** Opening DATASET EXCERPTS block **

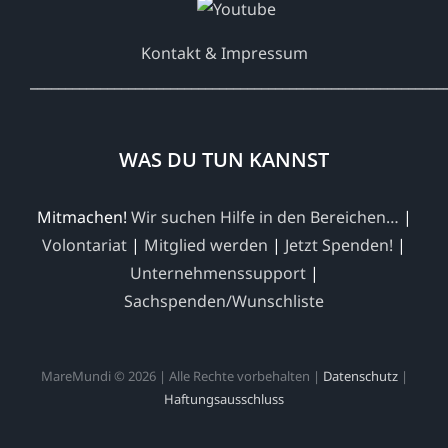
Kontakt & Impressum
___________________________________________________________
WAS DU TUN KANNST
Mitmachen!
Wir suchen Hilfe in den Bereichen…
|
Volontariat
|
Mitglied werden
|
Jetzt Spenden!
|
Unternehmenssupport
|
Sachspenden/Wunschliste
MareMundi © 2026 | Alle Rechte vorbehalten |
Datenschutz
|
Haftungsausschluss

** Closing DATASET EXCERPTS block **

TASK - Please return the lines above exactly, with the pictures omitted.

SOLUTION -
Kontakt & Impressum
___________________________________________________________
WAS DU TUN KANNST
Mitmachen!
Wir suchen Hilfe in den Bereichen…
|
Volontariat
|
Mitglied werden
|
Jetzt Spenden!
|
Unternehmenssupport
|
Sachspenden/Wunschliste
MareMundi © 2026 | Alle Rechte vorbehalten |
Datenschutz
|
Haftungsausschluss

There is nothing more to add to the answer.